Le projet de loi a suscité des réactions positives dans les médias, les commentateurs étant d’avis que les examens pour raison de sécurité nationale auraient dû être ajoutés à la LIC depuis longtemps(14).


* Avertissement : Par souci de clarté, les propositions législatives du projet de loi décrit dans le présent résumé législatif sont énoncées comme si elles avaient déjà été adoptées ou étaient déjà en vigueur. Il ne faut pas oublier, cependant, qu’un projet de loi peut faire l’objet d’amendements au cours de son examen par la Chambre des communes et le Sénat, et qu’il est sans effet avant d’avoir été adopté par les deux chambres du Parlement, d’avoir reçu la sanction royale et d’être entré en vigueur.

(1) Loi sur Investissement Canada, L.R. (1985), ch. 28 (1er suppl.).

(2) LIC, art. 2.

(3) Un investisseur étranger s’entend d’une personne qui n’est ni citoyen canadien ni résident permanent ou d’une personne morale contrôlée ou réputée contrôlée par des non Canadiens.

(4) L’acquisition par des étrangers d’industries jugées importantes pour l’identité et le patrimoine du Canada (au sens de l’annexe IV du Règlement sur Investissement Canada) ou leurs investissements dans ces industries sont examinés par le ministre du Patrimoine canadien. Les investissements dans des secteurs considérés « sensibles » – par exemple production d’uranium, services financiers et de transport – sont aussi assujettis à des règles spéciales et le seuil applicable est moins élevé.

(5) LIC, art. 20. Ces facteurs figurent aussi dans l’Accord de libre-échange nord-américain et dans certaines dispositions de l’Accord général sur le commerce des services et de l’Accord sur les mesures concernant les investissements et liées au commerce, tous deux des accords de l’Organisation mondiale du commerce.

(6) Industrie Canada peut communiquer des renseignements déjà publics, des renseignements destinés à des procédures judiciaires ou dont la communication a été autorisée par la compagnie étrangère concernée.

(7) LIC, art. 39.

(8) Voir, par exemple, Jesse Tracey et Cliff Sosnow, « Proposed Amendments to the Investment Canada Act », Blake’s Bulletin on International Trade, juillet 2005.

(9) Jeffrey Thomas, « Bill C-59: Foreign investment will become unpredictable and politicized if Ottawa caves in to vague national interest concerns », National Post [Toronto], 19 juillet 2005, p. FP 19.

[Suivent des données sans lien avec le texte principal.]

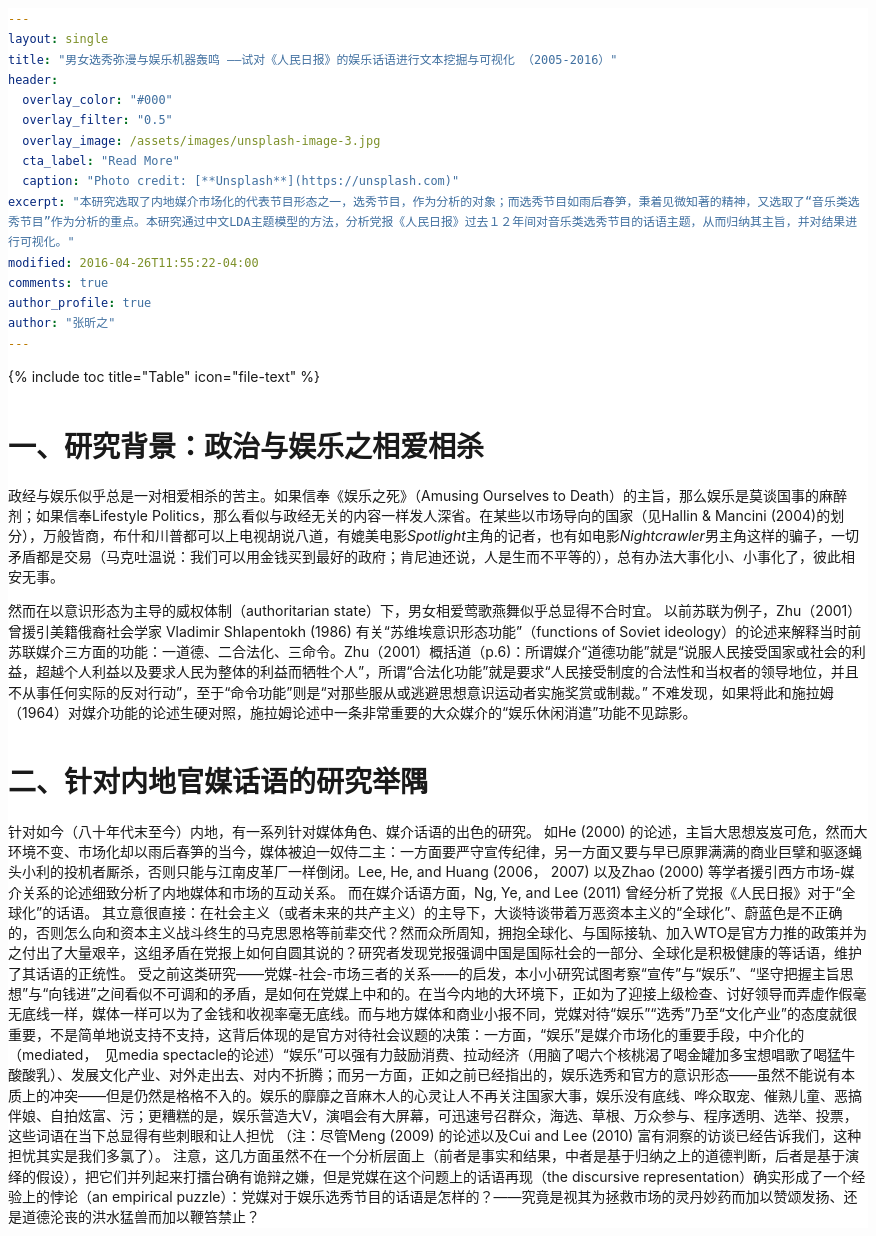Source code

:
 ```yaml
---
layout: single
title: "男女选秀弥漫与娱乐机器轰鸣 ——试对《人民日报》的娱乐话语进行文本挖掘与可视化 （2005-2016）"
header:
  overlay_color: "#000"
  overlay_filter: "0.5"
  overlay_image: /assets/images/unsplash-image-3.jpg
  cta_label: "Read More"
  caption: "Photo credit: [**Unsplash**](https://unsplash.com)"
excerpt: "本研究选取了内地媒介市场化的代表节目形态之一，选秀节目，作为分析的对象；而选秀节目如雨后春笋，秉着见微知著的精神，又选取了“音乐类选秀节目”作为分析的重点。本研究通过中文LDA主题模型的方法，分析党报《人民日报》过去１２年间对音乐类选秀节目的话语主题，从而归纳其主旨，并对结果进行可视化。"
modified: 2016-04-26T11:55:22-04:00
comments: true
author_profile: true
author: "张昕之"
---
```


{% include toc title="Table" icon="file-text" %}

# 一、研究背景：政治与娱乐之相爱相杀

政经与娱乐似乎总是一对相爱相杀的苦主。如果信奉《娱乐之死》（Amusing Ourselves to Death）的主旨，那么娱乐是莫谈国事的麻醉剂；如果信奉Lifestyle Politics，那么看似与政经无关的内容一样发人深省。在某些以市场导向的国家（见Hallin &amp; Mancini (2004)的划分），万般皆商，布什和川普都可以上电视胡说八道，有媲美电影<em>Spotlight</em>主角的记者，也有如电影<em>Nightcrawler</em>男主角这样的骗子，一切矛盾都是交易（马克吐温说：我们可以用金钱买到最好的政府；肯尼迪还说，人是生而不平等的），总有办法大事化小、小事化了，彼此相安无事。

然而在以意识形态为主导的威权体制（authoritarian state）下，男女相爱莺歌燕舞似乎总显得不合时宜。 以前苏联为例子，Zhu（2001）曾援引美籍俄裔社会学家 Vladimir Shlapentokh (1986) 有关“苏维埃意识形态功能”（functions of Soviet ideology）的论述来解释当时前苏联媒介三方面的功能：一道德、二合法化、三命令。Zhu（2001）概括道（p.6)：所谓媒介“道德功能”就是“说服人民接受国家或社会的利益，超越个人利益以及要求人民为整体的利益而牺牲个人”，所谓“合法化功能”就是要求“人民接受制度的合法性和当权者的领导地位，并且不从事任何实际的反对行动”，至于“命令功能”则是“对那些服从或逃避思想意识运动者实施奖赏或制裁。” 不难发现，如果将此和施拉姆（1964）对媒介功能的论述生硬对照，施拉姆论述中一条非常重要的大众媒介的“娱乐休闲消遣”功能不见踪影。


# 二、针对内地官媒话语的研究举隅
针对如今（八十年代末至今）内地，有一系列针对媒体角色、媒介话语的出色的研究。 如He (2000) 的论述，主旨大思想岌岌可危，然而大环境不变、市场化却以雨后春笋的当今，媒体被迫一奴侍二主：一方面要严守宣传纪律，另一方面又要与早已原罪满满的商业巨擘和驱逐蝇头小利的投机者厮杀，否则只能与江南皮革厂一样倒闭。Lee, He, and Huang (2006， 2007) 以及Zhao (2000) 等学者援引西方市场-媒介关系的论述细致分析了内地媒体和市场的互动关系。
而在媒介话语方面，Ng, Ye, and Lee (2011) 曾经分析了党报《人民日报》对于“全球化”的话语。 其立意很直接：在社会主义（或者未来的共产主义）的主导下，大谈特谈带着万恶资本主义的“全球化”、蔚蓝色是不正确的，否则怎么向和资本主义战斗终生的马克思恩格等前辈交代？然而众所周知，拥抱全球化、与国际接轨、加入WTO是官方力推的政策并为之付出了大量艰辛，这组矛盾在党报上如何自圆其说的？研究者发现党报强调中国是国际社会的一部分、全球化是积极健康的等话语，维护了其话语的正统性。
受之前这类研究——党媒-社会-市场三者的关系——的启发，本小小研究试图考察“宣传”与“娱乐”、“坚守把握主旨思想”与“向钱进”之间看似不可调和的矛盾，是如何在党媒上中和的。在当今内地的大环境下，正如为了迎接上级检查、讨好领导而弄虚作假毫无底线一样，媒体一样可以为了金钱和收视率毫无底线。而与地方媒体和商业小报不同，党媒对待“娱乐”“选秀”乃至“文化产业”的态度就很重要，不是简单地说支持不支持，这背后体现的是官方对待社会议题的决策：一方面，“娱乐”是媒介市场化的重要手段，中介化的（mediated，　见media spectacle的论述）“娱乐”可以强有力鼓励消费、拉动经济（用脑了喝六个核桃渴了喝金罐加多宝想唱歌了喝猛牛酸酸乳）、发展文化产业、对外走出去、对内不折腾；而另一方面，正如之前已经指出的，娱乐选秀和官方的意识形态——虽然不能说有本质上的冲突——但是仍然是格格不入的。娱乐的靡靡之音麻木人的心灵让人不再关注国家大事，娱乐没有底线、哗众取宠、催熟儿童、恶搞伴娘、自拍炫富、污；更糟糕的是，娱乐营造大V，演唱会有大屏幕，可迅速号召群众，海选、草根、万众参与、程序透明、选举、投票，这些词语在当下总显得有些刺眼和让人担忧 （注：尽管Meng (2009) 的论述以及Cui and Lee (2010) 富有洞察的访谈已经告诉我们，这种担忧其实是我们多氯了）。
注意，这几方面虽然不在一个分析层面上（前者是事实和结果，中者是基于归纳之上的道德判断，后者是基于演绎的假设），把它们并列起来打擂台确有诡辩之嫌，但是党媒在这个问题上的话语再现（the discursive representation）确实形成了一个经验上的悖论（an empirical puzzle）：党媒对于娱乐选秀节目的话语是怎样的？——究竟是视其为拯救市场的灵丹妙药而加以赞颂发扬、还是道德沦丧的洪水猛兽而加以鞭笞禁止？
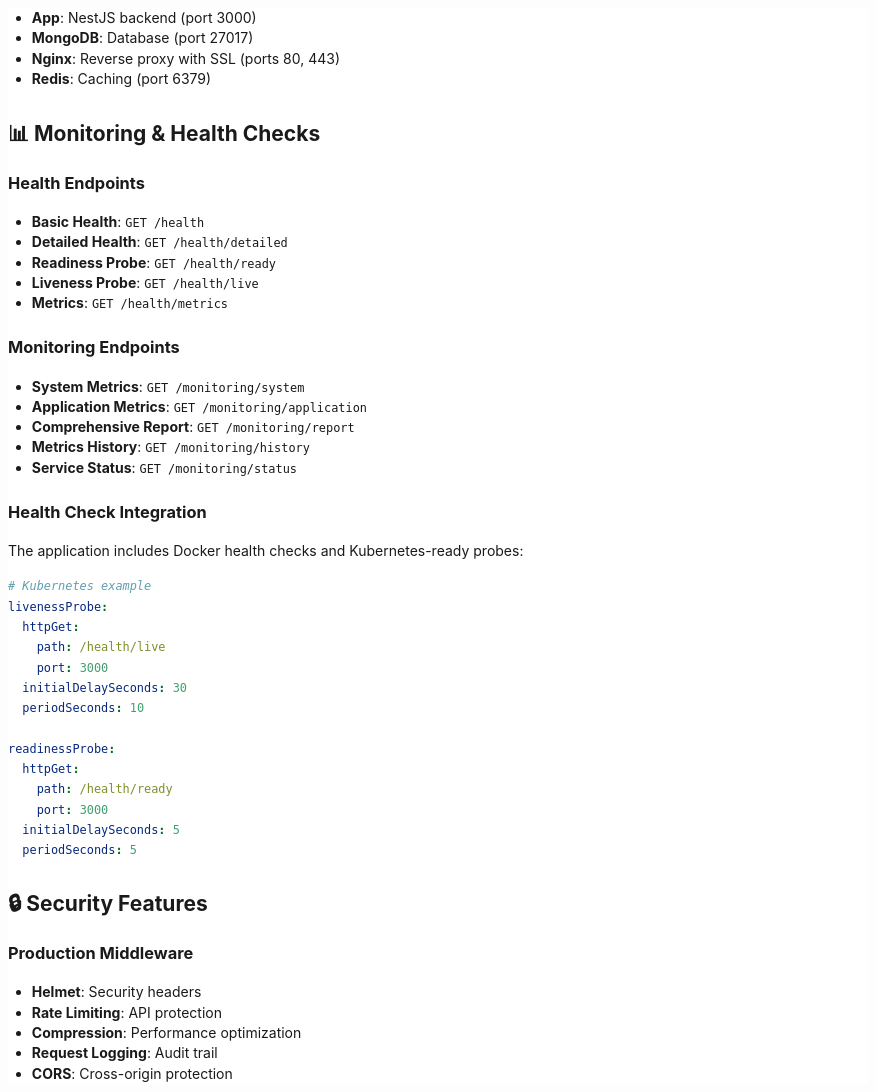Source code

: - **App**: NestJS backend (port 3000)
- **MongoDB**: Database (port 27017)
- **Nginx**: Reverse proxy with SSL (ports 80, 443)
- **Redis**: Caching (port 6379)

## 📊 Monitoring & Health Checks

### Health Endpoints

- **Basic Health**: `GET /health`
- **Detailed Health**: `GET /health/detailed`
- **Readiness Probe**: `GET /health/ready`
- **Liveness Probe**: `GET /health/live`
- **Metrics**: `GET /health/metrics`

### Monitoring Endpoints

- **System Metrics**: `GET /monitoring/system`
- **Application Metrics**: `GET /monitoring/application`
- **Comprehensive Report**: `GET /monitoring/report`
- **Metrics History**: `GET /monitoring/history`
- **Service Status**: `GET /monitoring/status`

### Health Check Integration

The application includes Docker health checks and Kubernetes-ready probes:

```yaml
# Kubernetes example
livenessProbe:
  httpGet:
    path: /health/live
    port: 3000
  initialDelaySeconds: 30
  periodSeconds: 10

readinessProbe:
  httpGet:
    path: /health/ready
    port: 3000
  initialDelaySeconds: 5
  periodSeconds: 5
```

## 🔒 Security Features

### Production Middleware

- **Helmet**: Security headers
- **Rate Limiting**: API protection
- **Compression**: Performance optimization
- **Request Logging**: Audit trail
- **CORS**: Cross-origin protection
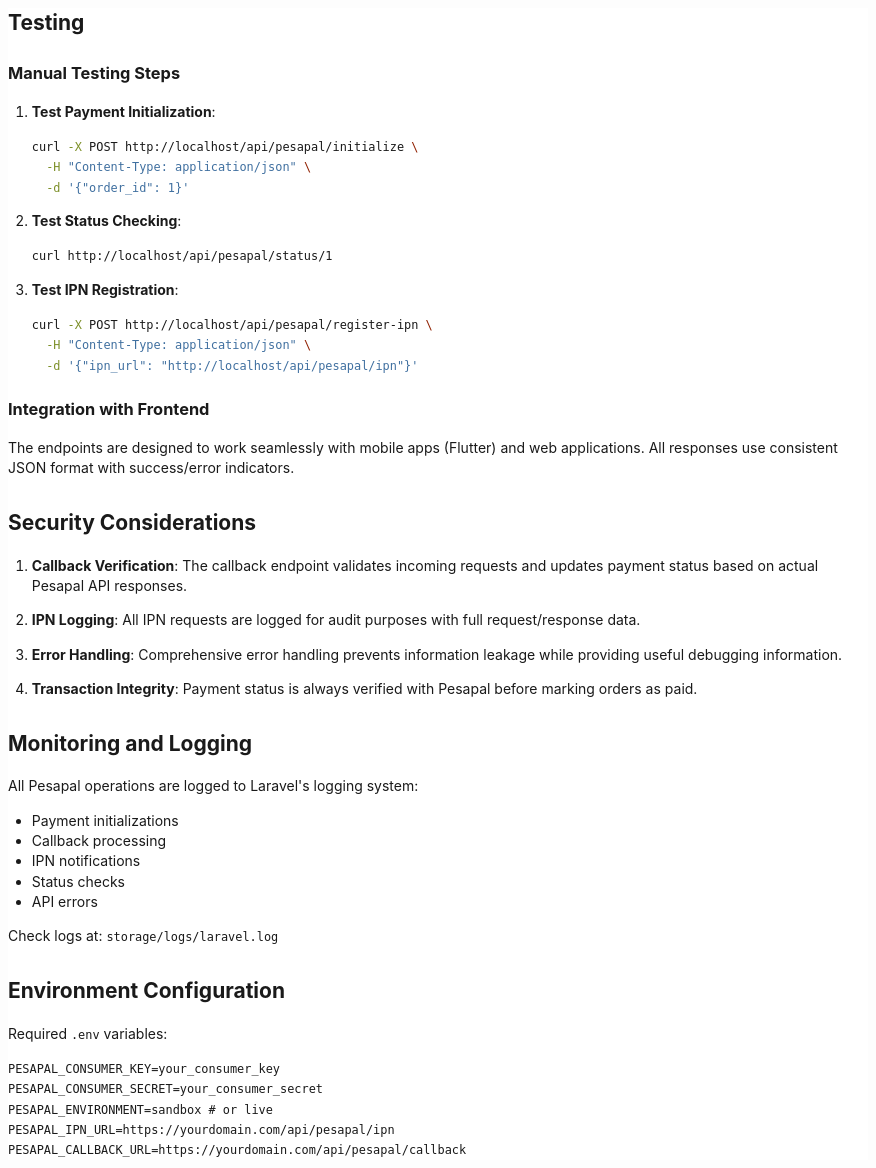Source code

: ## Testing

### Manual Testing Steps

1. **Test Payment Initialization**:
   ```bash
   curl -X POST http://localhost/api/pesapal/initialize \
     -H "Content-Type: application/json" \
     -d '{"order_id": 1}'
   ```

2. **Test Status Checking**:
   ```bash
   curl http://localhost/api/pesapal/status/1
   ```

3. **Test IPN Registration**:
   ```bash
   curl -X POST http://localhost/api/pesapal/register-ipn \
     -H "Content-Type: application/json" \
     -d '{"ipn_url": "http://localhost/api/pesapal/ipn"}'
   ```

### Integration with Frontend

The endpoints are designed to work seamlessly with mobile apps (Flutter) and web applications. All responses use consistent JSON format with success/error indicators.

## Security Considerations

1. **Callback Verification**: The callback endpoint validates incoming requests and updates payment status based on actual Pesapal API responses.

2. **IPN Logging**: All IPN requests are logged for audit purposes with full request/response data.

3. **Error Handling**: Comprehensive error handling prevents information leakage while providing useful debugging information.

4. **Transaction Integrity**: Payment status is always verified with Pesapal before marking orders as paid.

## Monitoring and Logging

All Pesapal operations are logged to Laravel's logging system:

- Payment initializations
- Callback processing  
- IPN notifications
- Status checks
- API errors

Check logs at: `storage/logs/laravel.log`

## Environment Configuration

Required `.env` variables:
```env
PESAPAL_CONSUMER_KEY=your_consumer_key
PESAPAL_CONSUMER_SECRET=your_consumer_secret
PESAPAL_ENVIRONMENT=sandbox # or live
PESAPAL_IPN_URL=https://yourdomain.com/api/pesapal/ipn
PESAPAL_CALLBACK_URL=https://yourdomain.com/api/pesapal/callback
```
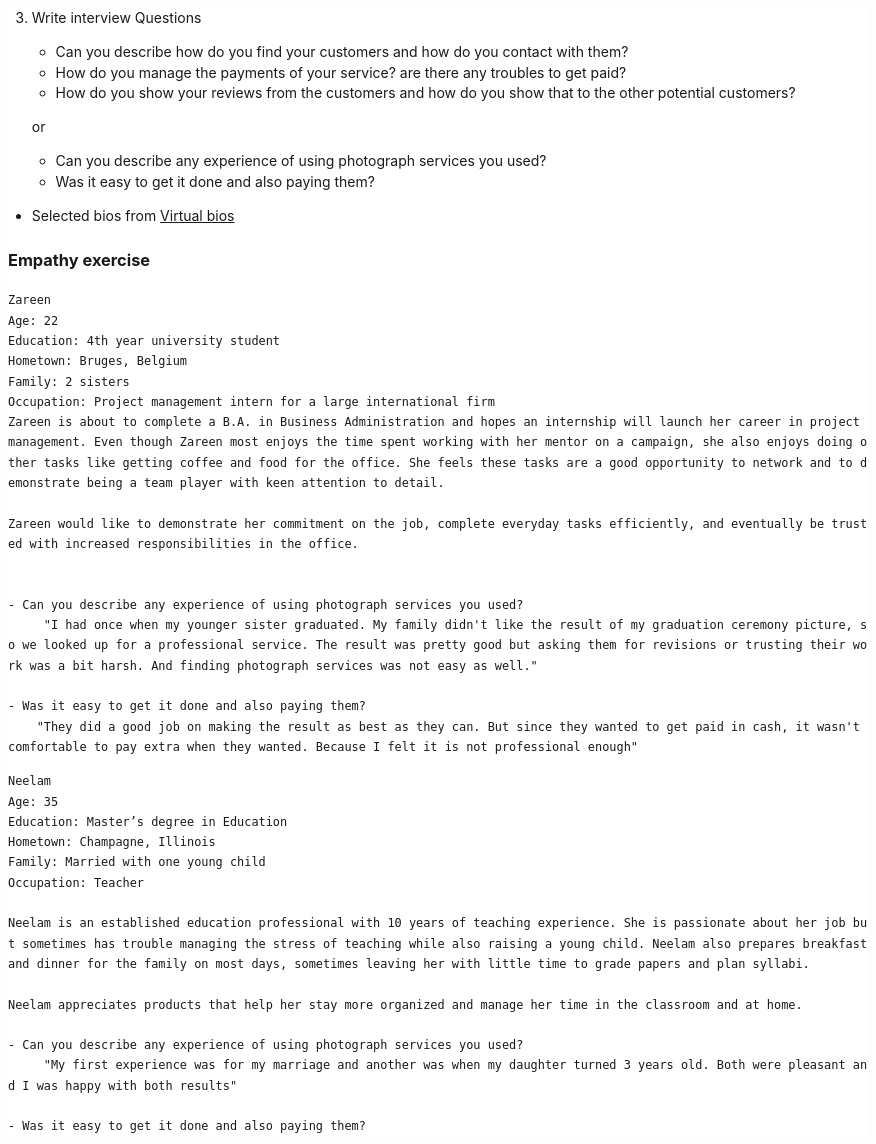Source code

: 3) Write interview Questions

   - Can you describe how do you find your customers and how do you contact with them?
   - How do you manage the payments of your service? are there any troubles to get paid?
   - How do you show your reviews from the customers and how do you show that to the other potential customers?

    or

    - Can you describe any experience of using photograph services you used?
    - Was it easy to get it done and also paying them?

- Selected bios from [Virtual bios](https://docs.google.com/document/d/1_G6ZuLixniw2vbwo7Qi1LLhpj4g2Ah_KSNDK1wY4LQA/template/preview?resourcekey=0-F9RhhH0XdA6so0Yyj1e4iA)

### Empathy exercise

```txt
Zareen
Age: 22
Education: 4th year university student
Hometown: Bruges, Belgium
Family: 2 sisters
Occupation: Project management intern for a large international firm
Zareen is about to complete a B.A. in Business Administration and hopes an internship will launch her career in project management. Even though Zareen most enjoys the time spent working with her mentor on a campaign, she also enjoys doing other tasks like getting coffee and food for the office. She feels these tasks are a good opportunity to network and to demonstrate being a team player with keen attention to detail.

Zareen would like to demonstrate her commitment on the job, complete everyday tasks efficiently, and eventually be trusted with increased responsibilities in the office.


- Can you describe any experience of using photograph services you used?
     "I had once when my younger sister graduated. My family didn't like the result of my graduation ceremony picture, so we looked up for a professional service. The result was pretty good but asking them for revisions or trusting their work was a bit harsh. And finding photograph services was not easy as well."

- Was it easy to get it done and also paying them?
    "They did a good job on making the result as best as they can. But since they wanted to get paid in cash, it wasn't comfortable to pay extra when they wanted. Because I felt it is not professional enough"
```

```txt
Neelam
Age: 35
Education: Master’s degree in Education
Hometown: Champagne, Illinois
Family: Married with one young child
Occupation: Teacher

Neelam is an established education professional with 10 years of teaching experience. She is passionate about her job but sometimes has trouble managing the stress of teaching while also raising a young child. Neelam also prepares breakfast and dinner for the family on most days, sometimes leaving her with little time to grade papers and plan syllabi.

Neelam appreciates products that help her stay more organized and manage her time in the classroom and at home.

- Can you describe any experience of using photograph services you used?
     "My first experience was for my marriage and another was when my daughter turned 3 years old. Both were pleasant and I was happy with both results"

- Was it easy to get it done and also paying them?
```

(10) « National security bill not aimed at energy takeovers: Emerson », The Globe & Mail [Toronto],
15 juillet 2005, p. B1.

(11) « Our investment climate is stable », Vancouver Sun, 23 août 2005, p. A11 [traduction].

(12) « US officials sound alarm on China Unocal Bid », The Globe & Mail, 14 juillet 2005, p. B1.

(13) « U.S. Treasury Secretary says he’s ‘not concerned’ over China’s interest in Alberta’s rich oil sands », The Globe & Mail, 9 juillet 2005, p. B7.

(14) « Loophole closed at last », The Toronto Star, 21 juin 2005, p. A14.